In 2011, New Orleans Saints quarterback Drew Brees had one of the best seasons anyone at his position has ever enjoyed. He was even better when it really counted, down the stretch. From November through January, his stats were absolutely transcendent — 226 completions in 314 attempts (71.7 completion percentage) for 2,730 yards (8.69 yards per attempt), 27 touchdowns, and just four interceptions. That said, a competitor like Brees finds it hard to call any season that doesn't end in a Super Bowl championship a complete success, and the Saints fell short against the San Francisco 49ers in the divisional round of the playoffs.
When we caught up with Brees in Indianapolis during Super Bowl week, the NFL's best quarterback over the second half of the 2011 season was eager to reflect on that time for him and his team.
"I felt that I was playing some of my best football as the season went on," Brees said. "That's always my goal — I want to be playing my best at the end of the season. Each year, I want to get a little bit better. Sometimes, the statistics don't always show that, and sometimes, they do. I felt that we had a great year as a team, and we all made a lot of progress. I felt that we were in a great position in the end to make a run at it — the chance at a championship. Unfortunately, we came up a little short. Still, I think we have to recognize that we did have a special season, and we do have a great team. I'm really looking forward to the future in New Orleans."
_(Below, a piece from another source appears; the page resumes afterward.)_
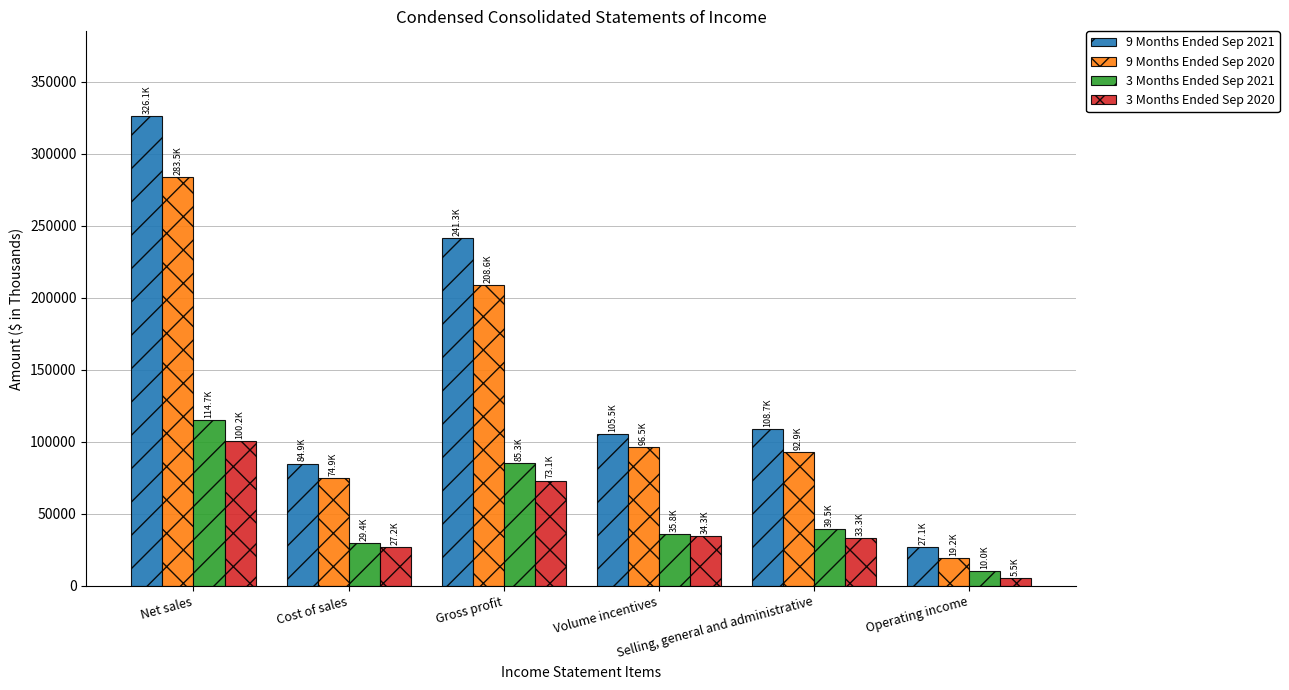

What is the label of the 2nd bar from the right?

Selling, general and administrative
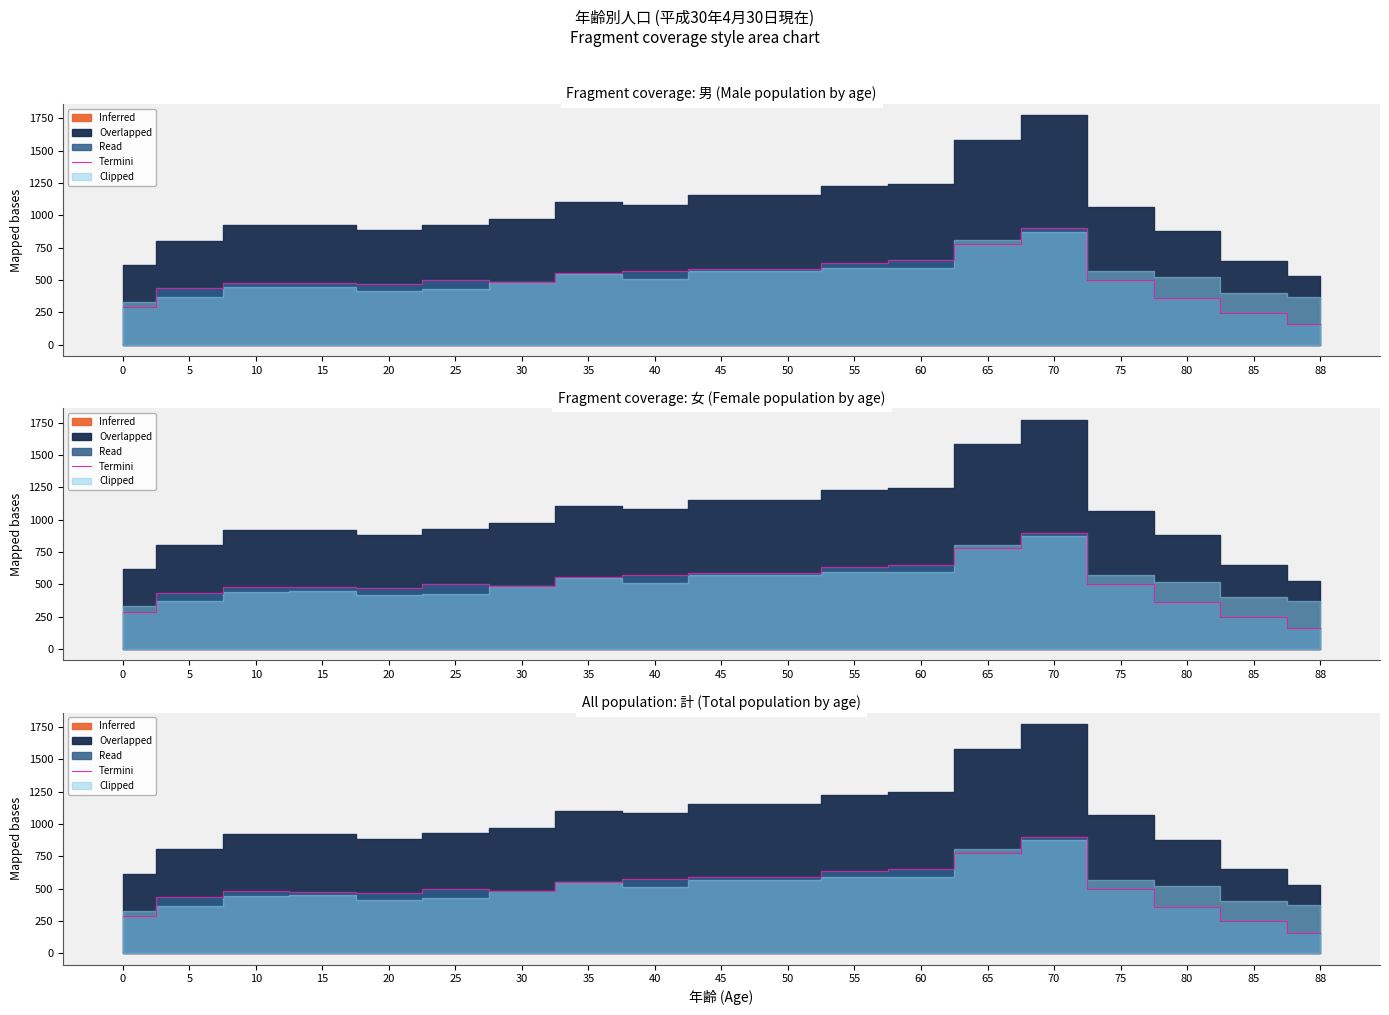

The value at 55 is 634. True or false?

True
Over the last five seasons, Brees has teamed with head coach Sean Payton to construct one of the most formidable passing offenses in NFL history. I asked Brees about that relationship between coach and quarterback, and the dividends it's paid.
"He's been awesome. He had so much confidence in me; he brought me to New Orleans. I really owe so much to Sean Payton."
Brees was also in Indy to talk about his work with the NFL Play 60 program and Xbox Kinect — as a father of two, Brees is very concerned about the health and fitness of our next generation. Like Reggie Wayne a couple of days ago when he talked with him, Brees spent some time playing with a group of kids on the interactive game.
"There's a disturbing statistic that one in three kids in America is considered obese or overweight," Brees said. "That's obviously been a huge issue, especially with juvenile diabetes running rampant. I think that programs like NFL Play 60, and now with Kinect for Xbox Play 60, are really encouraging kids to get out and exercise 60 minutes a day. There are quite a lot of ways you can do that — playing sports and that kind of thing — but if you're inside, get up off the couch and get up on Kinect. You can play a ton of interactive games where you're moving your feet and your body — you're burning calories. It's really about helping to teach kids to live a healthier lifestyle."